Der Flächennutzungsplan kann somit dem Vorhaben der Klägerin nicht gemäß § 35 Abs. 3 Satz 3 BauGB entgegengehalten werden. Dem Vorhaben stehen auch keine sonstigen öffentlichen Belange i.S.v. § 35 Abs. 3 BauGB entgegen. Die Abstände zur nächstgelegenen Wohnbebauung von Heimersheim von 700 m und von Alzey von fast 1 km sind aus Immissionsschutzgründen ausreichend, sie lassen auch eine gewisse Erweiterung der Wohnbauflächen von Alzey südlich des Standortes zu, zumal insoweit konkrete Planungen noch fehlen. Auch eine Verunstaltung des Landschaftsbildes, das geprägt ist von einem Hochplateau sowie der nahe vorbeiführenden Autobahn, ist nicht zu erwarten. Jedenfalls werden diese Belange, mögen sie auch allein oder gemeinsam geeignet sein, eine planerische Entscheidung nach § 35 Abs. 3 Satz 3 BauGB zu rechtfertigen, nicht in einem Ausmaß tangiert, dass sie sich im Wege der "nachvollziehenden Abwägung" im Rahmen § 35 Abs. 3 BauGB gegenüber der Privilegierung nach § 35 Abs. 1 Nr. 6 BauGB durchsetzen können.

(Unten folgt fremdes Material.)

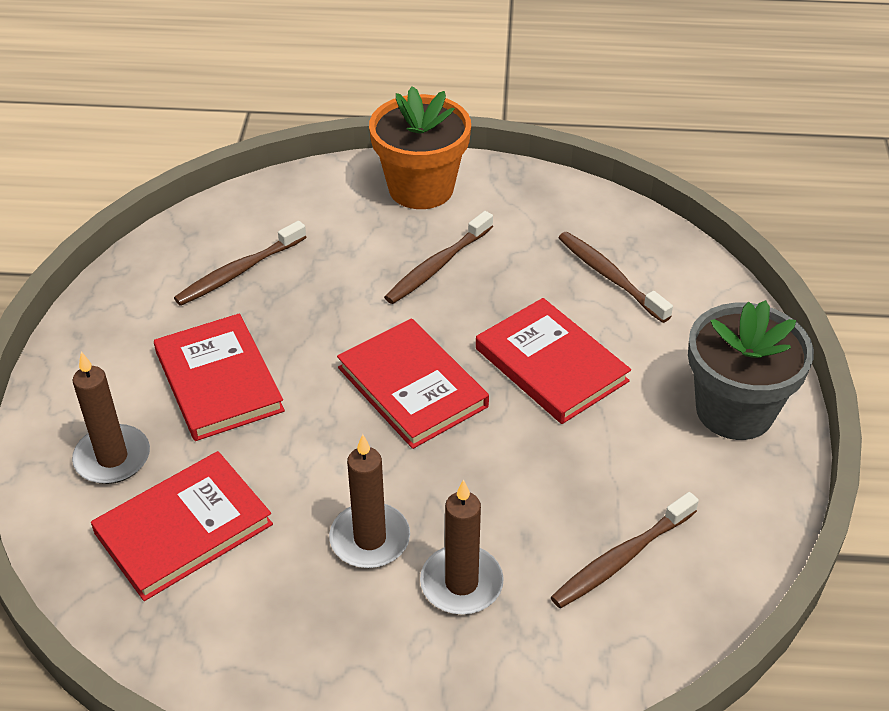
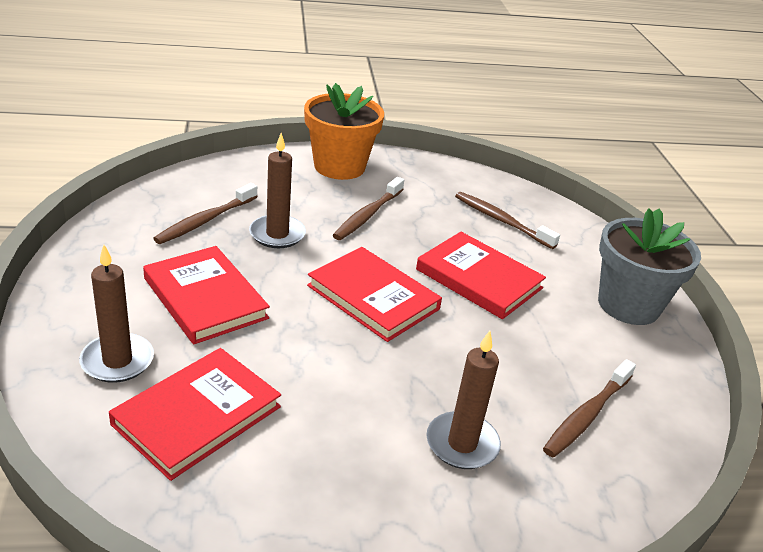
camera: 15 degrees left, 10 degrees down
brown candle [329,434,410,568] -> brown candle moved to [249,133,306,248]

Dagegen können die bauordnungsrechtlichen Fragen nicht abschließend beurteilt werden. Was die notwendigen Abstandsflächen angeht, so erstrecken sich diese zumindest teilweise nicht nur auf das Standortgrundstück, sondern auch auf ein benachbartes Grundstück. Im Übrigen hat die Behörde noch nicht geprüft und entschieden, welche Ausgleichs- oder Ersatzmaßnahmen für den durch die Errichtung der Windenergieanlagen zu erwartenden Eingriffe in Natur und Landschaft geboten ist. Insoweit steht der Behörde auf der Grundlage einer fachlichen Beurteilung ein Auswahlermessen zu. Aus diesem Grunde ist der Hauptantrag auf Verpflichtung zur Erteilung der Baugenehmigung abzuweisen, dem hilfsweise gestellten Bescheidungsantrag jedoch stattzugeben.

Die Kostenentscheidung folgt aus §§ 155 Abs. 1 Satz 1, 154 Abs. 3, 162 Abs. 3 VwGO. Bezüglich der außergerichtlichen Kosten der Beigeladenen ist darauf hinzuweisen, dass diese lediglich im Berufungsverfahren einen Antrag gestellt hat.

Die Anordnung der vorläufigen Vollstreckbarkeit beruht auf §§ 167 VwGO, 708 Nr. 10, 711 ZPO.

Die Revision ist nicht zuzulassen, weil Gründe der in § 132 Abs. 2 VwGO genannten Art nicht vorliegen.